#### Records shown ####
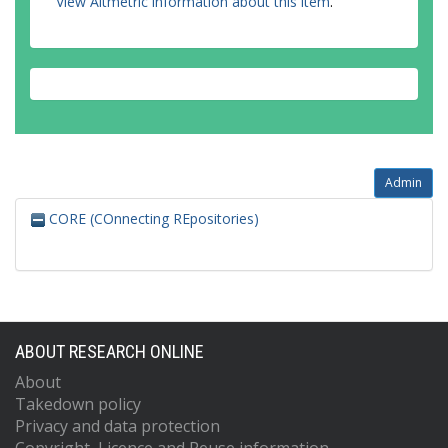
View Altmetric information about this item
.
Admin
CORE (COnnecting REpositories)
ABOUT RESEARCH ONLINE
About
Takedown policy
Privacy and data protection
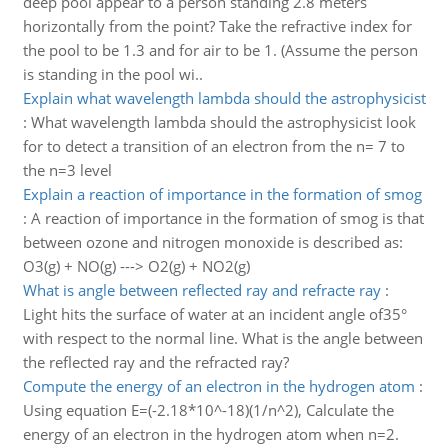
deep pool appear to a person standing 2.8 meters
horizontally from the point? Take the refractive index for
the pool to be 1.3 and for air to be 1. (Assume the person
is standing in the pool wi..
Explain what wavelength lambda should the astrophysicist
:
What wavelength lambda should the astrophysicist look
for to detect a transition of an electron from the n= 7 to
the n=3 level
Explain a reaction of importance in the formation of smog
:
A reaction of importance in the formation of smog is that
between ozone and nitrogen monoxide is described as:
O3(g) + NO(g) ---> O2(g) + NO2(g)
What is angle between reflected ray and refracte ray
:
Light hits the surface of water at an incident angle of35°
with respect to the normal line. What is the angle between
the reflected ray and the refracted ray?
Compute the energy of an electron in the hydrogen atom
:
Using equation E=(-2.18*10^-18)(1/n^2), Calculate the
energy of an electron in the hydrogen atom when n=2.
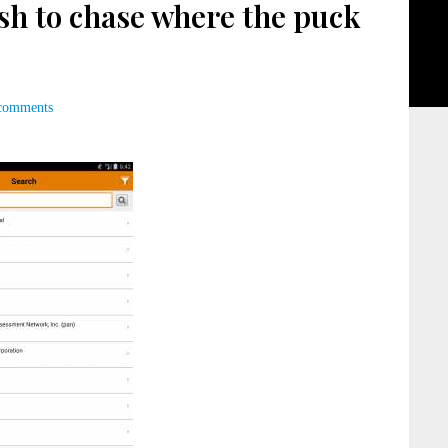
sh to chase where the puck
comments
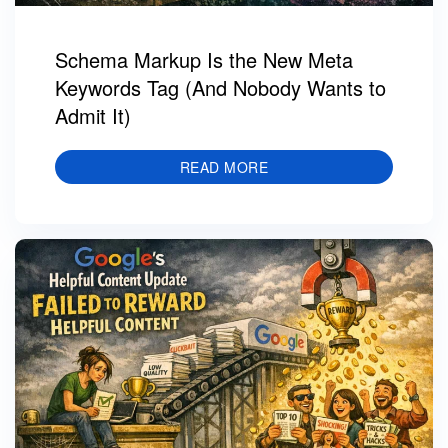
Schema Markup Is the New Meta
Keywords Tag (And Nobody Wants to
Admit It)
READ MORE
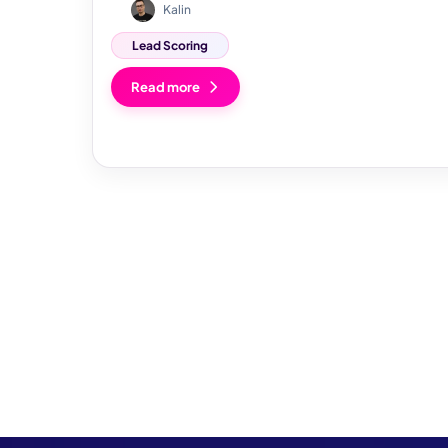
Kalin
Lead Scoring
Read more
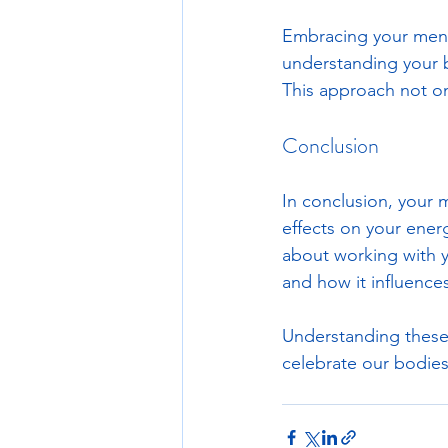
Embracing your menst
understanding your b
This approach not on
Conclusion
In conclusion, your m
effects on your energ
about working with y
and how it influences 
Understanding these
celebrate our bodies 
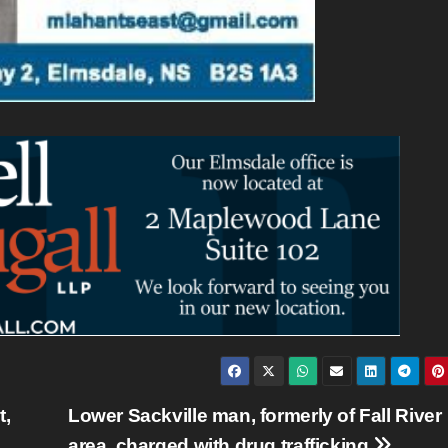
t,
Lower Sackville man, formerly of Fall River
area, charged with drug trafficking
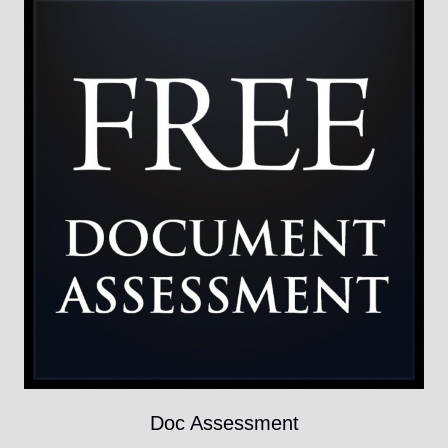
Doc Assessment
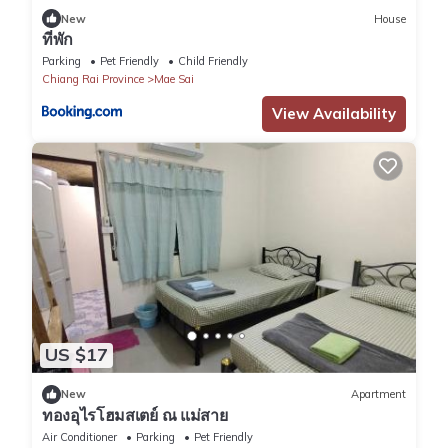
New
House
ที่พัก
Parking
Pet Friendly
Child Friendly
Chiang Rai Province
Mae Sai
View Availability
US $17
New
Apartment
ทองอุไรโฮมสเตย์ ณ แม่สาย
Air Conditioner
Parking
Pet Friendly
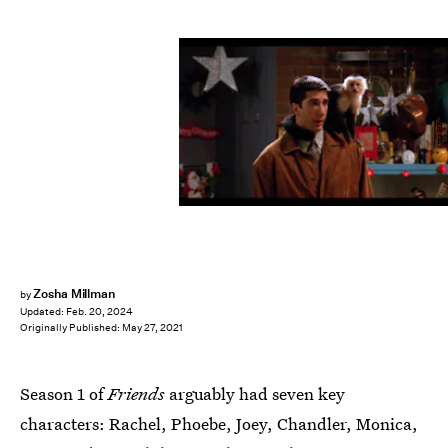
via HBO Max
Zosha Millman
by
Updated:
Feb. 20, 2024
Originally Published:
May 27, 2021
Season 1 of
Friends
arguably had seven key
characters: Rachel, Phoebe, Joey, Chandler, Monica,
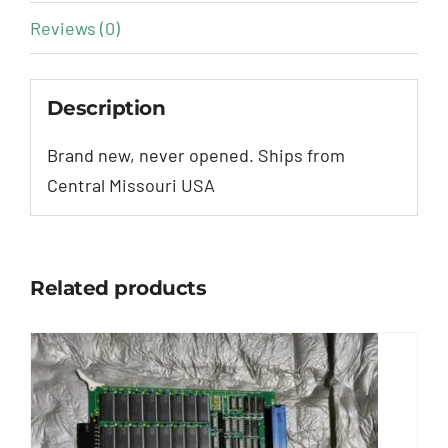
Reviews (0)
Description
Brand new, never opened. Ships from
Central Missouri USA
Related products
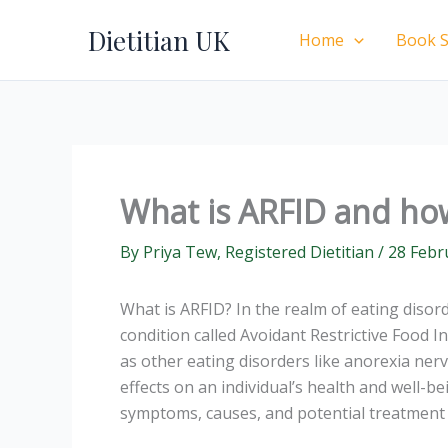
Skip
Dietitian UK
to
Home
Book S
content
What is ARFID and ho
By
Priya Tew, Registered Dietitian
/
28 Febr
What is ARFID? In the realm of eating disord
condition called Avoidant Restrictive Food I
as other eating disorders like anorexia ne
effects on an individual’s health and well-bei
symptoms, causes, and potential treatment 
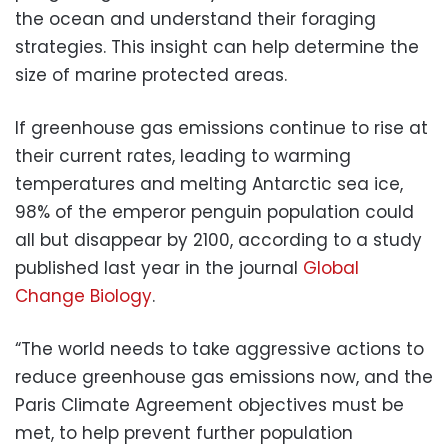
the ocean and understand their foraging
strategies. This insight can help determine the
size of marine protected areas.
If greenhouse gas emissions continue to rise at
their current rates, leading to warming
temperatures and melting Antarctic sea ice,
98% of the emperor penguin population could
all but disappear by 2100, according to a study
published last year in the journal
Global
Change Biology
.
“The world needs to take aggressive actions to
reduce greenhouse gas emissions now, and the
Paris Climate Agreement objectives must be
met, to help prevent further population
####
Convert the entries from the line containing "sh to chase where the puck" through the line containing "symptoms, causes, and potential treatment", inclusive, into a Markdown table with the columns Row and Line, where Row numbers each line and Line holds its text. Omit blank lines and the pictures, and include nothing outside that range.

| Row | Line |
|---|---|
| 1 | sh to chase where the puck |
| 2 | comments |
| 3 | Schema Markup Is the New Meta |
| 4 | Keywords Tag (And Nobody Wants to |
| 5 | Admit It) |
| 6 | READ MORE |
| 7 | Kalin |
| 8 | Lead Scoring |
| 9 | Read more |
| 10 | Embracing your menst |
| 11 | understanding your b |
| 12 | This approach not on |
| 13 | Conclusion |
| 14 | In conclusion, your m |
| 15 | effects on your energ |
| 16 | about working with y |
| 17 | and how it influences  |
| 18 | Understanding these |
| 19 | celebrate our bodies  |
| 20 | t, |
| 21 | Lower Sackville man, formerly of Fall River |
| 22 | area, charged with drug trafficking |
| 23 | Doc Assessment |
| 24 | New |
| 25 | House |
| 26 | ที่พัก |
| 27 | Parking |
| 28 | Pet Friendly |
| 29 | Child Friendly |
| 30 | Chiang Rai Province |
| 31 | Mae Sai |
| 32 | View Availability |
| 33 | US $17 |
| 34 | New |
| 35 | Apartment |
| 36 | ทองอุไรโฮมสเตย์ ณ แม่สาย |
| 37 | Air Conditioner |
| 38 | Parking |
| 39 | Pet Friendly |
| 40 | via HBO Max |
| 41 | Zosha Millman |
| 42 | by |
| 43 | Updated: |
| 44 | Feb. 20, 2024 |
| 45 | Originally Published: |
| 46 | May 27, 2021 |
| 47 | Season 1 of |
| 48 | Friends |
| 49 | arguably had seven key |
| 50 | characters: Rachel, Phoebe, Joey, Chandler, Monica, |
| 51 | Reviews (0) |
| 52 | Description |
| 53 | Brand new, never opened. Ships from |
| 54 | Central Missouri USA |
| 55 | Related products |
| 56 | Skip |
| 57 | Dietitian UK |
| 58 | to |
| 59 | Home |
| 60 | Book S |
| 61 | content |
| 62 | What is ARFID and ho |
| 63 | By |
| 64 | Priya Tew, Registered Dietitian |
| 65 | / |
| 66 | 28 Febr |
| 67 | What is ARFID? In the realm of eating disord |
| 68 | condition called Avoidant Restrictive Food I |
| 69 | as other eating disorders like anorexia ne |
| 70 | effects on an individual’s health and well-bei |
| 71 | symptoms, causes, and potential treatment  |